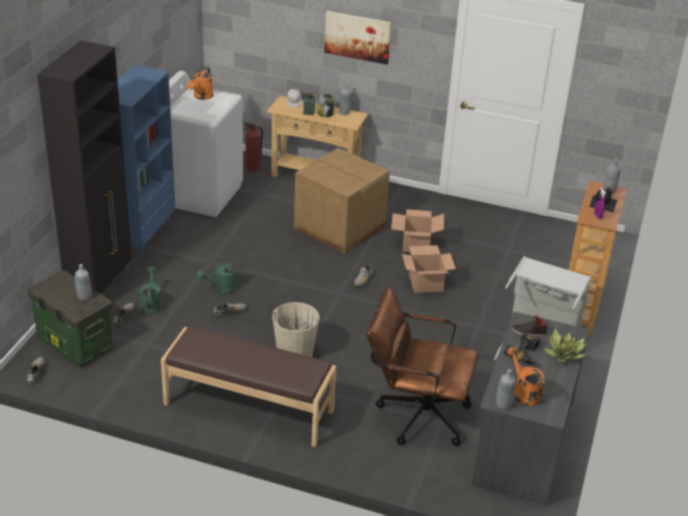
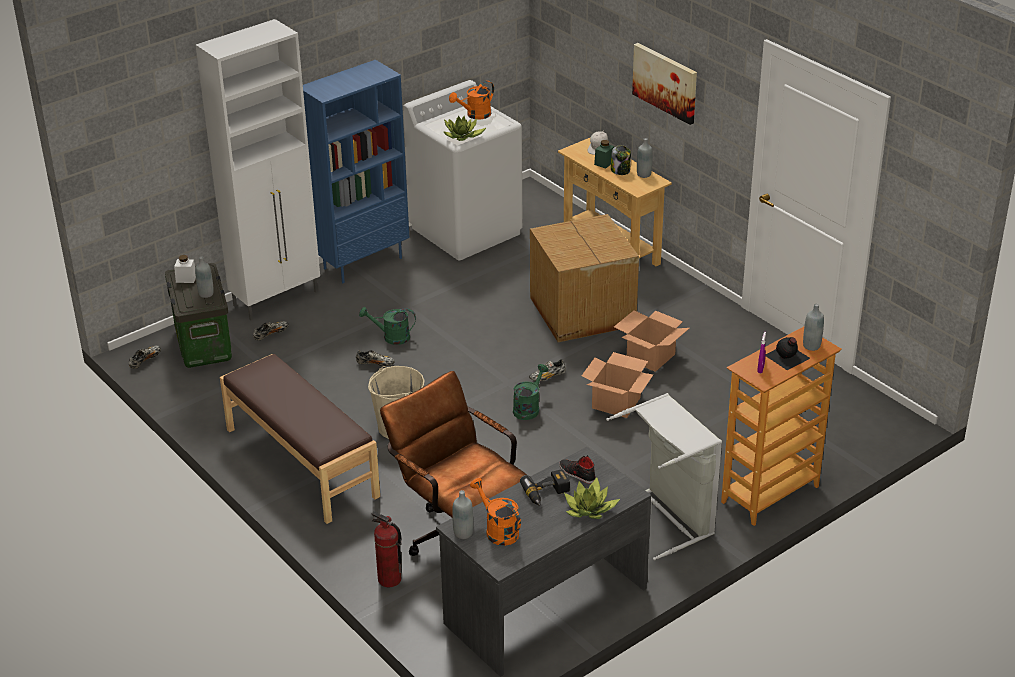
camera: 35 degrees right, 0 degrees up
(53, 289) = (186, 278): none -> white jar
(101, 288) = (277, 298): black cabinet -> white cabinet
(151, 304) = (308, 330): green watering can -> green watering can (528, 408)
(209, 114) = (462, 136): none -> potted plant
(252, 168) = (551, 218): fire extinguisher -> fire extinguisher (389, 580)
(523, 393) = (498, 530): orange watering can -> orange watering can turned 45 degrees counterclockwise

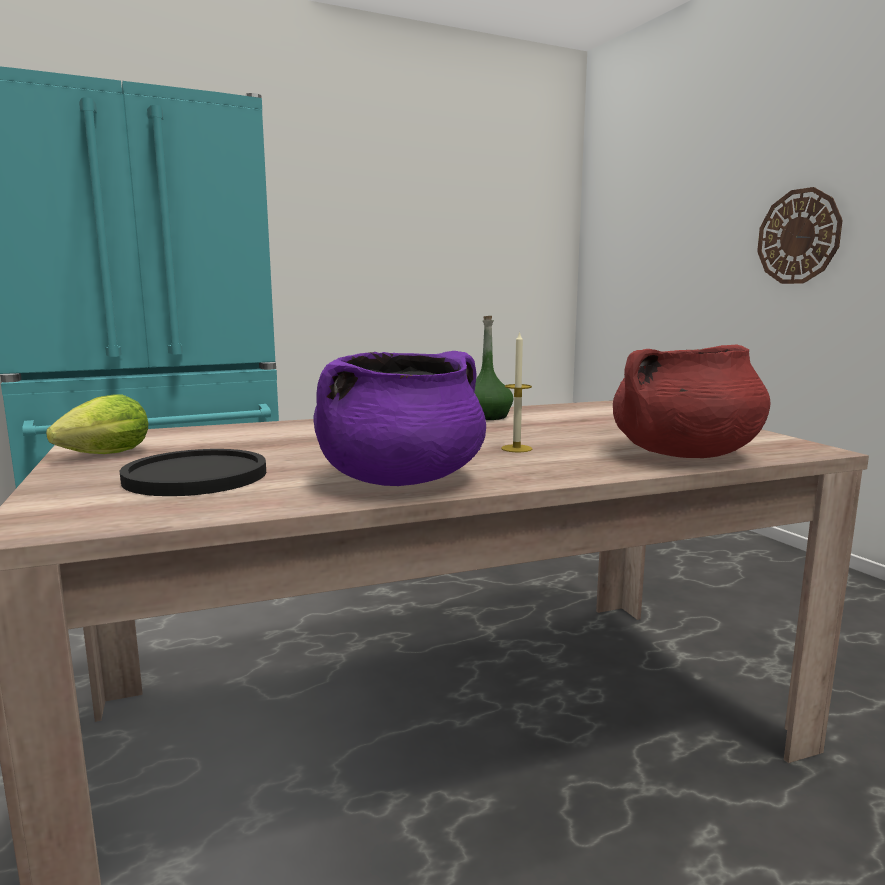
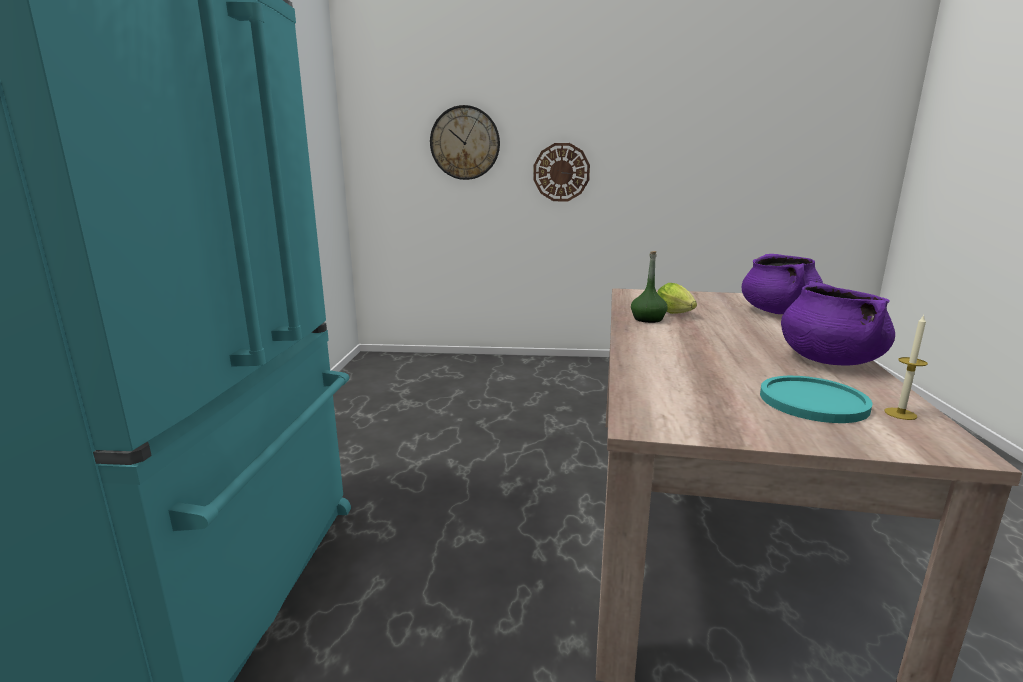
camera: 60 degrees left, 5 degrees up
(101, 456) = (733, 425): lettuce -> lettuce (676, 314)
(196, 476) = (813, 401): black plate -> turquoise plate
(516, 448) = (752, 330): candle -> candle (900, 414)
(684, 206) = (465, 143): none -> wall clock
(684, 454) = (778, 312): red cooking pot -> purple cooking pot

◆ ◆ ◆ ◆ ◆

> [TASK TO COMPLETE]: For this exercise, transcribe the data exactly but without its pictures.

> [PROBLEM SOLUTION]:
camera: 35 degrees right, 0 degrees up
(53, 289) = (186, 278): none -> white jar
(101, 288) = (277, 298): black cabinet -> white cabinet
(151, 304) = (308, 330): green watering can -> green watering can (528, 408)
(209, 114) = (462, 136): none -> potted plant
(252, 168) = (551, 218): fire extinguisher -> fire extinguisher (389, 580)
(523, 393) = (498, 530): orange watering can -> orange watering can turned 45 degrees counterclockwise

camera: 60 degrees left, 5 degrees up
(101, 456) = (733, 425): lettuce -> lettuce (676, 314)
(196, 476) = (813, 401): black plate -> turquoise plate
(516, 448) = (752, 330): candle -> candle (900, 414)
(684, 206) = (465, 143): none -> wall clock
(684, 454) = (778, 312): red cooking pot -> purple cooking pot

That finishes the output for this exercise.